-- Extracted material follows --

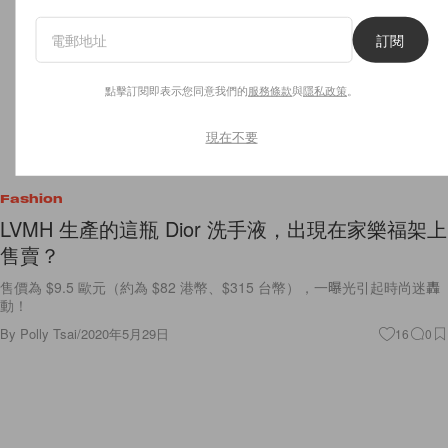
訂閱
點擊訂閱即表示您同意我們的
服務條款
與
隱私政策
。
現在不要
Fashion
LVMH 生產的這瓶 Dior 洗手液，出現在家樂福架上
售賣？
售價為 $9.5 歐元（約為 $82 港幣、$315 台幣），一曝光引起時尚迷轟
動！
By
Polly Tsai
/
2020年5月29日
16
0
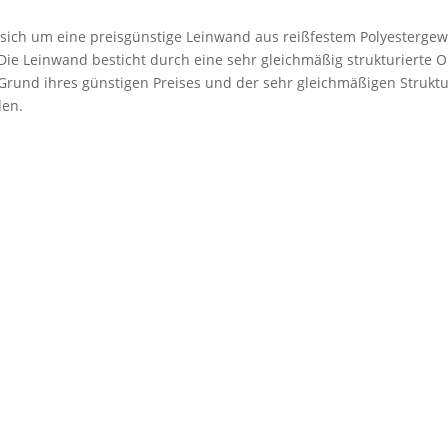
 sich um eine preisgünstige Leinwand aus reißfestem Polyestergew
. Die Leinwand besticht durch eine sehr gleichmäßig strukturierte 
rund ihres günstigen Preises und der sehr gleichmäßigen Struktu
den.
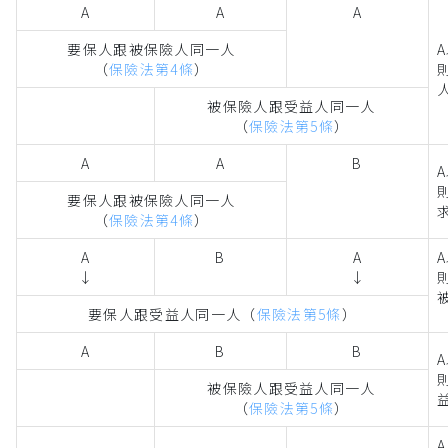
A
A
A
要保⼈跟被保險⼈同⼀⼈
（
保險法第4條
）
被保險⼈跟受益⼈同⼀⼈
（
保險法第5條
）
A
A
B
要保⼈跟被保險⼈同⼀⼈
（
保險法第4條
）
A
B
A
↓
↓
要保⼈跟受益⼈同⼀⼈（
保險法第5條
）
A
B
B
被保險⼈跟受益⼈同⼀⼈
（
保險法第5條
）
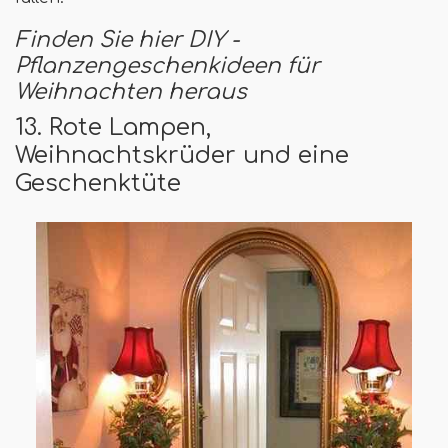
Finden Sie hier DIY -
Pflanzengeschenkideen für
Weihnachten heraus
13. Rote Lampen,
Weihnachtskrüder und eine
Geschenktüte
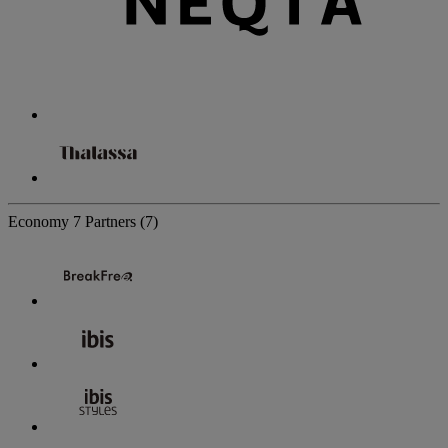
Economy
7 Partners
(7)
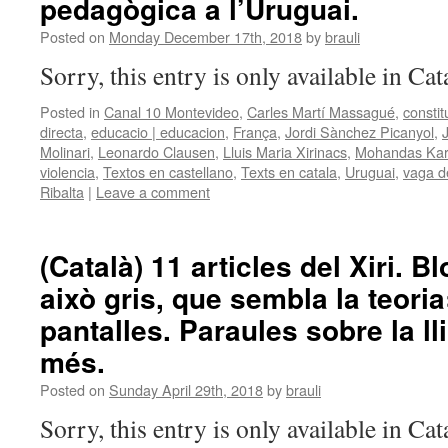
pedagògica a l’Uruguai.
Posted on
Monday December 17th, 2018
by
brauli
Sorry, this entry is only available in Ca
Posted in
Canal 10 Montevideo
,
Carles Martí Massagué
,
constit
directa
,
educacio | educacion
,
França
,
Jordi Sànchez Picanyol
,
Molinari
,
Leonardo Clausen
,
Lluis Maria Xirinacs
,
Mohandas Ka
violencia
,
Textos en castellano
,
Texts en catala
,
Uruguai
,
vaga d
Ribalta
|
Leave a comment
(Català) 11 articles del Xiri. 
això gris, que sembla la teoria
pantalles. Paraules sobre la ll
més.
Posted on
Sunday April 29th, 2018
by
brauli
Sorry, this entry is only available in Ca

-- Extracted material concluded --
-- Extracted material follows --

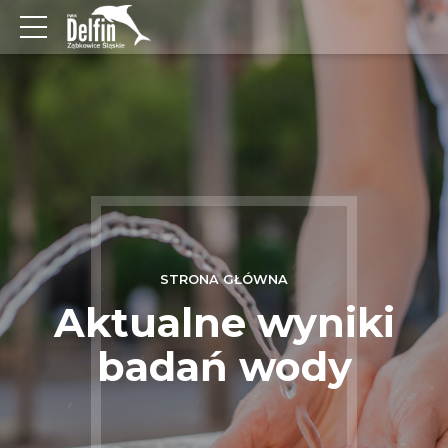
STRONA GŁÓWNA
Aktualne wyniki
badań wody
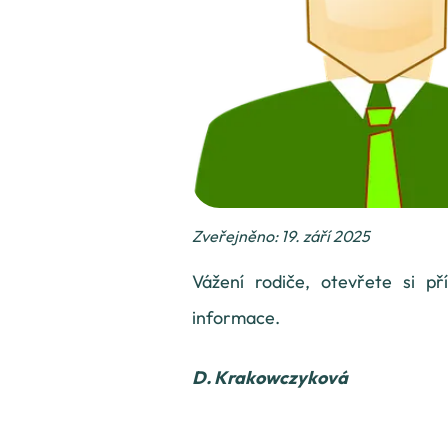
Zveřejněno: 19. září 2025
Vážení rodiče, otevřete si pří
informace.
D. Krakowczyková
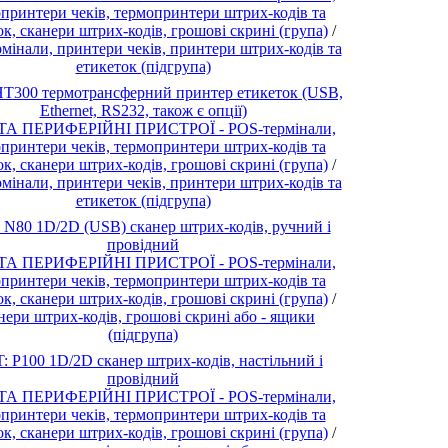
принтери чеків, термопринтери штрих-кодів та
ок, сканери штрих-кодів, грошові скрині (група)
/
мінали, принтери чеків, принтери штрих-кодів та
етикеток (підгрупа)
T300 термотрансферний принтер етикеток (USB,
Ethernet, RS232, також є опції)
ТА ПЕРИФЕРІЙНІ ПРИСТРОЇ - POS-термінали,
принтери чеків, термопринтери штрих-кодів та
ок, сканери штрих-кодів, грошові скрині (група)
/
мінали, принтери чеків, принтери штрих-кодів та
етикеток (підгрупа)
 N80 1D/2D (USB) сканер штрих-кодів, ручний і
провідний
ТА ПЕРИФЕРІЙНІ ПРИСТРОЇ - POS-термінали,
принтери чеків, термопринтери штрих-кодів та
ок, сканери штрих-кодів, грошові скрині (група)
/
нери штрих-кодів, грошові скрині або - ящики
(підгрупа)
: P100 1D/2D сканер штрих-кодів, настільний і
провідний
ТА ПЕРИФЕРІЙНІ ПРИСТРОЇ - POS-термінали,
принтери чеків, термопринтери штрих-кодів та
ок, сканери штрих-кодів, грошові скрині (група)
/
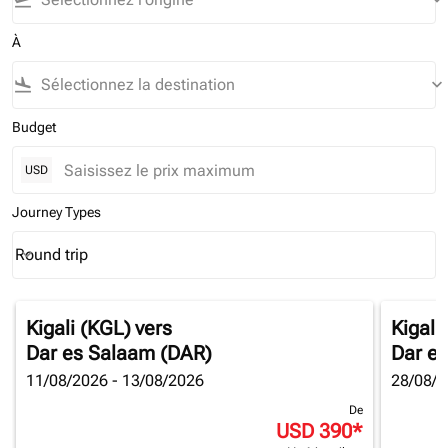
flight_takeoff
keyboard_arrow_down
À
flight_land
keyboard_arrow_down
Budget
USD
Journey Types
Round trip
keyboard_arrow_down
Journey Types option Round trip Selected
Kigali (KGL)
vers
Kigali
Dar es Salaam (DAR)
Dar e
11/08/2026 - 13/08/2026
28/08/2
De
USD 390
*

-- Extracted material concluded --
-- Extracted material follows --

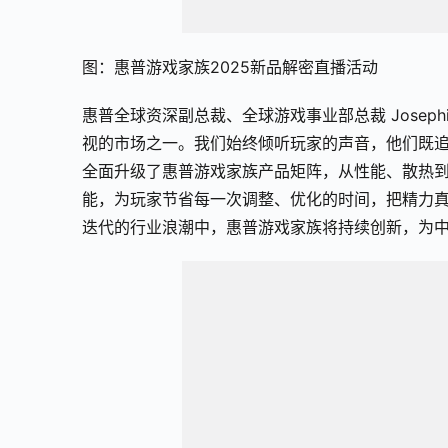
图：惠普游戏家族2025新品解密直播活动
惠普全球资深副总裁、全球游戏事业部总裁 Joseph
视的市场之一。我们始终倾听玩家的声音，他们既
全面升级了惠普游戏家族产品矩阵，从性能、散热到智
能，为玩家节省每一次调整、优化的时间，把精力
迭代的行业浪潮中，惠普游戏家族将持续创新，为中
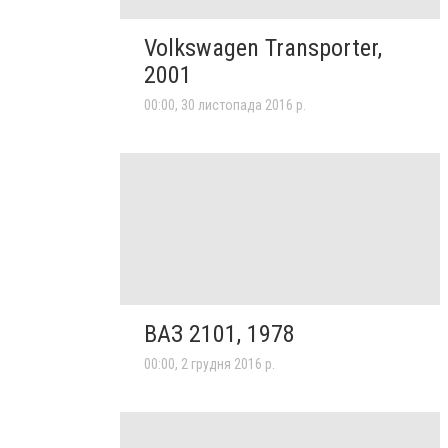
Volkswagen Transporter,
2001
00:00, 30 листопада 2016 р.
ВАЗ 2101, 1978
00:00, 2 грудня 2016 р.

-- Extracted material concluded --

- [Activity]: Please work out how many lines of the records contain "sehr" and give only that number.

- [Response to the task]: 2